Plus Magazine recently did an editorial depicting plus sized models nakedly, proudly displaying their curves alongside traditional runway models. Along with the images were messages about the change a model’s body has had to go through to compete.
-Twenty years ago the average fashion model weighed 8% less than the average woman. Today, she weighs 23% less.
- Ten years ago plus-size models averaged between size 12 and 18. Today the need for size diversity within the plus-size modeling industry continues to be questioned. The majority of plus-size models on agency boards are between a size 6 and 14, while the customers continue to express their dissatisfaction.
- Most runway models meet the Body Mass Index physical criteria for Anorexia.

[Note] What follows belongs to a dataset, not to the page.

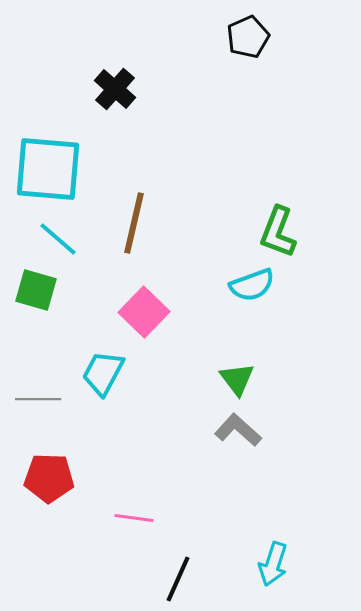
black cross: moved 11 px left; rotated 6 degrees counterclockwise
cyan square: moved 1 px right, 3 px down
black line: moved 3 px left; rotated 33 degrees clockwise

- 50% of women wear a size 14 or larger, but most standard clothing outlets cater to sizes 14 or smaller.
It’s long been known and accepted that we’re a country obsessed with thinness. The fantasy and the reality grows more and more disparate. I wonder where the breaking point will be… is there a point at which women and models say enough? Stop. It’s no longer my job or responsibility to continue to walk this destructive path.
Maybe I’m wrong. Maybe all the models I saw starving themselves were getting paid enough to make it ok. I don’t think so.